* WORK INSTRUCTION
When a line in the entries contains the word "Pflegepersonen", copy that line in full.

■ ■ ■ ■

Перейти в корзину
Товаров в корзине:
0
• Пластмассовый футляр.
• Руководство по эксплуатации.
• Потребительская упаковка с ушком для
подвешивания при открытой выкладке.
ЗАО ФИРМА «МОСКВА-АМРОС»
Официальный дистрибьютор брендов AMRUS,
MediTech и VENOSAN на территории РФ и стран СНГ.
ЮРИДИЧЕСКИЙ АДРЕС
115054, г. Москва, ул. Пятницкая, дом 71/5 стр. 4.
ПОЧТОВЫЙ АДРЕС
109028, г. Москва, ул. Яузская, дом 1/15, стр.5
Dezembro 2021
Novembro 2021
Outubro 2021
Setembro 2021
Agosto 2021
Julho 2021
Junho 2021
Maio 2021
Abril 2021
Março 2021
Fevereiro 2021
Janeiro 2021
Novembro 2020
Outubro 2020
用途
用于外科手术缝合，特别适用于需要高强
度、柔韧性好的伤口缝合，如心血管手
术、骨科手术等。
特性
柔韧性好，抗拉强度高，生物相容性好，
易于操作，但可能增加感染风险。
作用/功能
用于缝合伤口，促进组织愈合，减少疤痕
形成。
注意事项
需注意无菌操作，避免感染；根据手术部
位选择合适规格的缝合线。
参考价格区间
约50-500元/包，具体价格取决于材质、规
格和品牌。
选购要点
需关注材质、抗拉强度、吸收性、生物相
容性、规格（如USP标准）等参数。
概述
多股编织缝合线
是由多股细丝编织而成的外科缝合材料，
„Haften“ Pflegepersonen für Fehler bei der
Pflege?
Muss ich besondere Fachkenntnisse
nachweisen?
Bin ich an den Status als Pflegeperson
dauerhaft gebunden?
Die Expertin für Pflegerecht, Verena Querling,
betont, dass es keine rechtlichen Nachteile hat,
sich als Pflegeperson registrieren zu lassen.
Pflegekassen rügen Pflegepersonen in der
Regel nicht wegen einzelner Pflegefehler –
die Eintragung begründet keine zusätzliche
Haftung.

■ ■ ■ ■

* OUTPUT
„Haften“ Pflegepersonen für Fehler bei der
Pflegekassen rügen Pflegepersonen in der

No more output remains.